Ejercicio -
Explica, a partir del texto sobre Pedernales, para qué se creó el fideicomiso que menciona y qué objetivos persigue.

Texto del ejercicio -
'''
Pedernales, presentada hoy como una apuesta clave para la inversión turística, arrastra una historia de pobreza y abandono que el propio relato oficial reconoce. El desarrollo del polo turístico se remonta al decreto 322-91 y a la resolución 273-01, mientras que el proyecto Pro-Pedernales fue presentado el 22 de diciembre de 2020 mediante la ordenanza 724-20 y permanece en su primera fase de implementación.
Para ejecutar la iniciativa se creó un fideicomiso orientado a promover el desarrollo turístico de Cabo Rojo y atraer inversionistas de capital nacional y extranjero. En ese escenario, el senador de Pedernales por el PRM, Secundino Velázquez Pimentel, sostiene que el desarrollo turístico potenciará la economía de la provincia y de toda la región Enriquillo.
'''
Datos almacenados
'''
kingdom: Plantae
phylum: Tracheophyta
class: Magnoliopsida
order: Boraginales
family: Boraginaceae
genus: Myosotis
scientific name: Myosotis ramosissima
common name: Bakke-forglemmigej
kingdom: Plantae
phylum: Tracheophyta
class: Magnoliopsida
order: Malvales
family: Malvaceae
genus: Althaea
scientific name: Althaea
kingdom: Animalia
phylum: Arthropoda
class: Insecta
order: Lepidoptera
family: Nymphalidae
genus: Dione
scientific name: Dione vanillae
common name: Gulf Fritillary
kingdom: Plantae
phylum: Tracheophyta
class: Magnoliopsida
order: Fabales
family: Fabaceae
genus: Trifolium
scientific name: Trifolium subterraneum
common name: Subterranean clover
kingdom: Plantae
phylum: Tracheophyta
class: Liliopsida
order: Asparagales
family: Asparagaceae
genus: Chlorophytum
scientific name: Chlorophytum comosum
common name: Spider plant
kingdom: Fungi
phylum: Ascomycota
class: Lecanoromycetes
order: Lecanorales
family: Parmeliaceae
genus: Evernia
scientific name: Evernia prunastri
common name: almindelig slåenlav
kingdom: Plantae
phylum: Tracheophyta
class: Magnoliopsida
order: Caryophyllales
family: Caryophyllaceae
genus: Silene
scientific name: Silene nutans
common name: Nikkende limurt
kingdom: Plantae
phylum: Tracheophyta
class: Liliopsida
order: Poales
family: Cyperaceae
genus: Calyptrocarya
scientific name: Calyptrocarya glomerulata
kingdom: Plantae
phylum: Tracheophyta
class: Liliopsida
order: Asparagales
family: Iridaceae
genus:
'''
Respuesta -
El fideicomiso se creó para ejecutar la iniciativa turística de Pedernales. Está orientado a promover el desarrollo turístico de Cabo Rojo y a atraer inversionistas de capital nacional y extranjero.